Décédé au mois d’avril dernier, Claude Miller n’aura pas pu présenter son film au Festival de Cannes, son dernier film. Adapté de l’oeuvre éponyme de Mauriac, « Thérèse Desqueyroux », sous des dehors assez classiques, « académiques » comme diraient ses détracteurs, se distingue néanmoins comme une oeuvre à part entière, avec de vrais choix artistiques.
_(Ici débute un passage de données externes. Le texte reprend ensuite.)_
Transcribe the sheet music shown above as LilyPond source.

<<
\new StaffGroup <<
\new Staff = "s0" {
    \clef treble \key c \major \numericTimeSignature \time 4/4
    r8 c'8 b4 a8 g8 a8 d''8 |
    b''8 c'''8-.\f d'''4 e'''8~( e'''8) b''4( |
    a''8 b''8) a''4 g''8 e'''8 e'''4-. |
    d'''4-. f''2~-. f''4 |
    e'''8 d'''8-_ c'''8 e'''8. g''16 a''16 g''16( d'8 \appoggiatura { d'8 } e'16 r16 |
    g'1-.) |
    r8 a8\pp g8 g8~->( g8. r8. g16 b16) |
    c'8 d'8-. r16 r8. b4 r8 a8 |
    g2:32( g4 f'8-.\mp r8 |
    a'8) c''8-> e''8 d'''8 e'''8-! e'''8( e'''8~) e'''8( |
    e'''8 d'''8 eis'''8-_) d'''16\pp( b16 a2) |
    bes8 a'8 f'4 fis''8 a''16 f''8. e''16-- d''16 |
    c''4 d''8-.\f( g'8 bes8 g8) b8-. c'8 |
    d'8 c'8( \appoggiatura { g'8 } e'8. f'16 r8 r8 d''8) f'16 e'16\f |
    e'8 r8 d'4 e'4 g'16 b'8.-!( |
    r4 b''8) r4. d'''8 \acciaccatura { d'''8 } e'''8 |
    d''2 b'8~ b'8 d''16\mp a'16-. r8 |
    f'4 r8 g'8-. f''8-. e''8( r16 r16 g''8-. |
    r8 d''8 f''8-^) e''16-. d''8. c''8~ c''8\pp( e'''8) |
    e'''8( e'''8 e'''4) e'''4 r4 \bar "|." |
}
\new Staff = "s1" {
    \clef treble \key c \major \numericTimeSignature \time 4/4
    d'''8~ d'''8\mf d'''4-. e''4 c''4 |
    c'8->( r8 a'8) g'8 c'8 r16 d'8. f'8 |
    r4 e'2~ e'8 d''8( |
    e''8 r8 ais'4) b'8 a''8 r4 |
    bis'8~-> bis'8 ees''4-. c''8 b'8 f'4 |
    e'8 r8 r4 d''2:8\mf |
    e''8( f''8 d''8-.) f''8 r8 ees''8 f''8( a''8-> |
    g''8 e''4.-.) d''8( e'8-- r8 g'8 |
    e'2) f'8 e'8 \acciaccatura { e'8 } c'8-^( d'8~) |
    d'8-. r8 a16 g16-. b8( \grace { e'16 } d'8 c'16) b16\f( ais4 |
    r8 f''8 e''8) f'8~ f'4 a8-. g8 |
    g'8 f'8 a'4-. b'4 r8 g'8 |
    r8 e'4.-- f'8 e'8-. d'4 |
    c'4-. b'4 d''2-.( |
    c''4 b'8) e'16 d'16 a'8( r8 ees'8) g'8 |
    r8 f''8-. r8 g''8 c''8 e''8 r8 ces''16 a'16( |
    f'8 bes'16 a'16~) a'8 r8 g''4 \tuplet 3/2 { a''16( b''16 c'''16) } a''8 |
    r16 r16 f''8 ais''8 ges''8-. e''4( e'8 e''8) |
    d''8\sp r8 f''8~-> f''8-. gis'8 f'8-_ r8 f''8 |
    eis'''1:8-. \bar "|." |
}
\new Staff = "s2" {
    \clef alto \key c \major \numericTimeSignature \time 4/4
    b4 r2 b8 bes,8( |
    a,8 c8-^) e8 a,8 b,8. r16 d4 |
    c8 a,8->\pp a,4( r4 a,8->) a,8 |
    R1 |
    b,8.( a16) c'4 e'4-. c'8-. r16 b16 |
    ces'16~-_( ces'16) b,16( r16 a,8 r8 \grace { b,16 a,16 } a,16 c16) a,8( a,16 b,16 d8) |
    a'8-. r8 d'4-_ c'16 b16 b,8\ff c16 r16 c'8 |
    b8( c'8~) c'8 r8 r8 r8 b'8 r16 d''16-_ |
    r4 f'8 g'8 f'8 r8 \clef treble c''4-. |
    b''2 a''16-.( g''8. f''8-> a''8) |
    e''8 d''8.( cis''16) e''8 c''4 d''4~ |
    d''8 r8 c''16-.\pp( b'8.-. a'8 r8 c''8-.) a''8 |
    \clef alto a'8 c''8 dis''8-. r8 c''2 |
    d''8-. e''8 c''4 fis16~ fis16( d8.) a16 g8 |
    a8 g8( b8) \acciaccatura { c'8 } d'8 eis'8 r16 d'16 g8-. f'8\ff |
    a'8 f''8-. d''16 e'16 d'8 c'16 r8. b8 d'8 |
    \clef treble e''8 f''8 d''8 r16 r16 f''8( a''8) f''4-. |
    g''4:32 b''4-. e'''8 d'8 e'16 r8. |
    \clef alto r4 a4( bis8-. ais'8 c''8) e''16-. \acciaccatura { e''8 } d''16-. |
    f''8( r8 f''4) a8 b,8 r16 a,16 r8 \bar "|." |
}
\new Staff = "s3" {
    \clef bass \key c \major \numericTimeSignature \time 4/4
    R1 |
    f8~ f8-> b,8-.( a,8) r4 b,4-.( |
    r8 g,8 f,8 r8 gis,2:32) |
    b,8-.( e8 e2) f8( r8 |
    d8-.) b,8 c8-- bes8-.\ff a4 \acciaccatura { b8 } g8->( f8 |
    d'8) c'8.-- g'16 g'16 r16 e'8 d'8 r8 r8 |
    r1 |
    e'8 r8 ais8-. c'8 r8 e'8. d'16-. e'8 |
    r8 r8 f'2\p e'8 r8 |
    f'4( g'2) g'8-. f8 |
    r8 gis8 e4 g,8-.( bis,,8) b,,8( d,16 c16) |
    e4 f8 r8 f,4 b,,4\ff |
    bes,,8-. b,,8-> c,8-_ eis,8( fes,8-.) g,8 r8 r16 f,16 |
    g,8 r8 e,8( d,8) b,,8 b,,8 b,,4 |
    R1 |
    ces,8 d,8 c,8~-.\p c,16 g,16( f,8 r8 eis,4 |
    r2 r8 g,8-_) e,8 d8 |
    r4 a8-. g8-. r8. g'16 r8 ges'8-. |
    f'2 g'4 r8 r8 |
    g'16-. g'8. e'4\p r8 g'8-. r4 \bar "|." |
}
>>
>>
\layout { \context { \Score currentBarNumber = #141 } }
Débutant son film avec une Thérèse adolescente, puis en déroulant son intrigue de manière chronologique, Miller prend le contrepied du roman à la construction éclatée: choix pertinent qui permet au spectateur de bien appréhender l’évolution du personnage. D’autre part, il donne également une grande place au personnage de Bernard Desqueyroux, mari de Thérèse, propriétaire terrien peu soucieux des états d’âme de son épouse, qu’il considère moins bien que ses chiens de chasse. Miller conserve néanmoins tout le mystère autour des actes de son héroïne, conservant ainsi l’esprit de l’oeuvre de Mauriac.

Porté par deux excellents comédiens, Audrey Tautou et un étonnant Gilles Lellouche, « Thérèse Desqueyroux » est une très belle adaptation élégamment mise en scène, avec une photo qui retranscrit à merveille la lumière particulière de la côte landaise. Un bel adieu de l’un de nos grands cinéastes!